§ **Exercise prompt**
Turn all the rows below into a JSON list of strings, with one string for each line and blank lines skipped.

-------- Dataset entries

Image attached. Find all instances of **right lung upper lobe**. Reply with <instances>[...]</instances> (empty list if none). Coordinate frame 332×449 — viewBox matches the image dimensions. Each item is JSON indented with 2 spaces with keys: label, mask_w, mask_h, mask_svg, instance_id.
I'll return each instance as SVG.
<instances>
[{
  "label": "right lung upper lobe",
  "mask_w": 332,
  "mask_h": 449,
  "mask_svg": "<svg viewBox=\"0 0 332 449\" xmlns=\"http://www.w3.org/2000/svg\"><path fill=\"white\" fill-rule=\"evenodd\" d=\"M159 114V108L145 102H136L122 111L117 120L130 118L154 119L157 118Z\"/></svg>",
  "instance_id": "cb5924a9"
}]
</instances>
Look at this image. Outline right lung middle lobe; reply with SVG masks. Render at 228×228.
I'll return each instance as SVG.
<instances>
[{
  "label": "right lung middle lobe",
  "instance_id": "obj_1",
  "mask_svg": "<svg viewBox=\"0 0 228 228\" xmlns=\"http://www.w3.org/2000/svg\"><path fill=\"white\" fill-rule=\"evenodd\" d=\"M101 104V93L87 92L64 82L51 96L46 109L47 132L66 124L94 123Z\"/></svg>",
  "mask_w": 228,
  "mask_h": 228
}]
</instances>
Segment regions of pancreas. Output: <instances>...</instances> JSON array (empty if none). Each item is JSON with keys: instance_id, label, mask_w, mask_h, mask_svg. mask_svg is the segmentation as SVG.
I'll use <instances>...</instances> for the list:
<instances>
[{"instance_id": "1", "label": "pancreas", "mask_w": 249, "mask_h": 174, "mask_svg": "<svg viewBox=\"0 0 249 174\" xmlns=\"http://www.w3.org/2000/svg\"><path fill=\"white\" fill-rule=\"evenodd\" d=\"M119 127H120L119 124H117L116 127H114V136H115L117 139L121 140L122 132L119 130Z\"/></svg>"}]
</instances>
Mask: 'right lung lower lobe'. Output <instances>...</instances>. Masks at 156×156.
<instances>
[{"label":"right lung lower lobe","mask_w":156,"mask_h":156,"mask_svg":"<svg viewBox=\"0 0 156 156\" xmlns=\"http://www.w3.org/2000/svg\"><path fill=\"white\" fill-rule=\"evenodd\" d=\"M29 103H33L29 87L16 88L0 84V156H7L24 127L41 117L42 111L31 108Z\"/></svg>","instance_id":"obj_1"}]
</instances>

----------------

§ **Complete answer**
[
  "Image attached. Find all instances of **right lung upper lobe**. Reply with <instances>[...]</instances> (empty list if none). Coordinate frame 332×449 — viewBox matches the image dimensions. Each item is JSON indented with 2 spaces with keys: label, mask_w, mask_h, mask_svg, instance_id.",
  "I'll return each instance as SVG.",
  "<instances>",
  "[{",
  "  \"label\": \"right lung upper lobe\",",
  "  \"mask_w\": 332,",
  "  \"mask_h\": 449,",
  "  \"mask_svg\": \"<svg viewBox=\\\"0 0 332 449\\\" xmlns=\\\"http://www.w3.org/2000/svg\\\"><path fill=\\\"white\\\" fill-rule=\\\"evenodd\\\" d=\\\"M159 114V108L145 102H136L122 111L117 120L130 118L154 119L157 118Z\\\"/></svg>\",",
  "  \"instance_id\": \"cb5924a9\"",
  "}]",
  "</instances>",
  "Look at this image. Outline right lung middle lobe; reply with SVG masks. Render at 228×228.",
  "I'll return each instance as SVG.",
  "<instances>",
  "[{",
  "  \"label\": \"right lung middle lobe\",",
  "  \"instance_id\": \"obj_1\",",
  "  \"mask_svg\": \"<svg viewBox=\\\"0 0 228 228\\\" xmlns=\\\"http://www.w3.org/2000/svg\\\"><path fill=\\\"white\\\" fill-rule=\\\"evenodd\\\" d=\\\"M101 104V93L87 92L64 82L51 96L46 109L47 132L66 124L94 123Z\\\"/></svg>\",",
  "  \"mask_w\": 228,",
  "  \"mask_h\": 228",
  "}]",
  "</instances>",
  "Segment regions of pancreas. Output: <instances>...</instances> JSON array (empty if none). Each item is JSON with keys: instance_id, label, mask_w, mask_h, mask_svg. mask_svg is the segmentation as SVG.",
  "I'll use <instances>...</instances> for the list:",
  "<instances>",
  "[{\"instance_id\": \"1\", \"label\": \"pancreas\", \"mask_w\": 249, \"mask_h\": 174, \"mask_svg\": \"<svg viewBox=\\\"0 0 249 174\\\" xmlns=\\\"http://www.w3.org/2000/svg\\\"><path fill=\\\"white\\\" fill-rule=\\\"evenodd\\\" d=\\\"M119 127H120L119 124H117L116 127H114V136H115L117 139L121 140L122 132L119 130Z\\\"/></svg>\"}]",
  "</instances>",
  "Mask: 'right lung lower lobe'. Output <instances>...</instances>. Masks at 156×156.",
  "<instances>",
  "[{\"label\":\"right lung lower lobe\",\"mask_w\":156,\"mask_h\":156,\"mask_svg\":\"<svg viewBox=\\\"0 0 156 156\\\" xmlns=\\\"http://www.w3.org/2000/svg\\\"><path fill=\\\"white\\\" fill-rule=\\\"evenodd\\\" d=\\\"M29 103H33L29 87L16 88L0 84V156H7L24 127L41 117L42 111L31 108Z\\\"/></svg>\",\"instance_id\":\"obj_1\"}]",
  "</instances>"
]